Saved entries

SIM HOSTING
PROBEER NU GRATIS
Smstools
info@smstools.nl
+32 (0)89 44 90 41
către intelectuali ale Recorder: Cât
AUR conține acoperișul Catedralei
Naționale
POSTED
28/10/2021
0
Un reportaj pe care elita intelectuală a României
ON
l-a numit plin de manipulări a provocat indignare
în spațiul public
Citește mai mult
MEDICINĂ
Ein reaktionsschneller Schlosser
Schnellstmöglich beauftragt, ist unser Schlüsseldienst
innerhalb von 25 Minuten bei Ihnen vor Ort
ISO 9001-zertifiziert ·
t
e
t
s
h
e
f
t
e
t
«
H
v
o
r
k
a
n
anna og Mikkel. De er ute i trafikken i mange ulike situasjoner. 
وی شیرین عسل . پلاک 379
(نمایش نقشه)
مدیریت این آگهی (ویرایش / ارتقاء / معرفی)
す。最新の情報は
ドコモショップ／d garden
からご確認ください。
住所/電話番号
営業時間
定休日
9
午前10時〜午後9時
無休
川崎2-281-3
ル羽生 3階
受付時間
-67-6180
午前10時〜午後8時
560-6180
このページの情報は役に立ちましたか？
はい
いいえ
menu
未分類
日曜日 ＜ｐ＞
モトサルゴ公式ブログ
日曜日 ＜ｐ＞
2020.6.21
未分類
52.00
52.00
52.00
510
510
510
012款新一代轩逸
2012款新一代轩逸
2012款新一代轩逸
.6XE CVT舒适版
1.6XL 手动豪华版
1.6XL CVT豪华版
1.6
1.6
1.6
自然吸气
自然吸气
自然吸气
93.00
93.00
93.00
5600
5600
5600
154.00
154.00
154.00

---

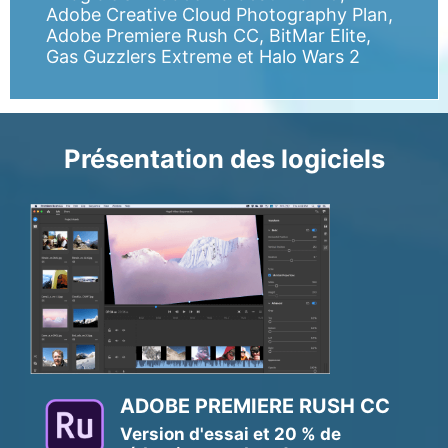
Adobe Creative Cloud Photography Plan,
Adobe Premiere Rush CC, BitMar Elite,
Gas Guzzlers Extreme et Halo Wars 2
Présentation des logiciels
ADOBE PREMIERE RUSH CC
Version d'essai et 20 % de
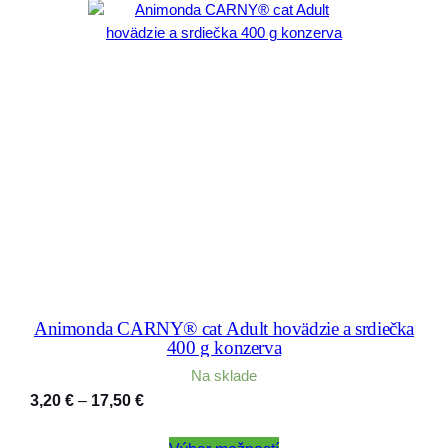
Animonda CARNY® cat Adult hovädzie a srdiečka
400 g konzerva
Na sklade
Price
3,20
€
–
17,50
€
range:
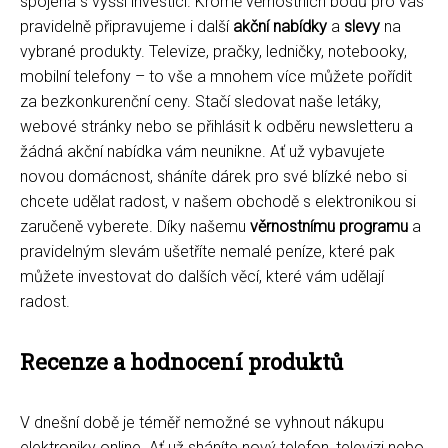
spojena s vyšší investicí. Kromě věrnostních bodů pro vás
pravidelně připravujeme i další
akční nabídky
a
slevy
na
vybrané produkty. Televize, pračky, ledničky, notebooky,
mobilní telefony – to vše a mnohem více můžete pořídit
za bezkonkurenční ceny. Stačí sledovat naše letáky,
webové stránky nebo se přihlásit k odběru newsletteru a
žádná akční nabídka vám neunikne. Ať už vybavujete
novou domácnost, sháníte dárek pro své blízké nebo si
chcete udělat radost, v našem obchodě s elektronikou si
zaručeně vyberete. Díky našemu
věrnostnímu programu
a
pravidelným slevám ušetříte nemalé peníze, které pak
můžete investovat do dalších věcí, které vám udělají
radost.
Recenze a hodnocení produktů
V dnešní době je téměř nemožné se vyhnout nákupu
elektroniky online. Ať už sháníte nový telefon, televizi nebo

* _Task instructions_: Identify every line in the entries above that contains the word "které", and copy each of those lines in full.

* _Expected answer_:
pravidelným slevám ušetříte nemalé peníze, které pak
můžete investovat do dalších věcí, které vám udělají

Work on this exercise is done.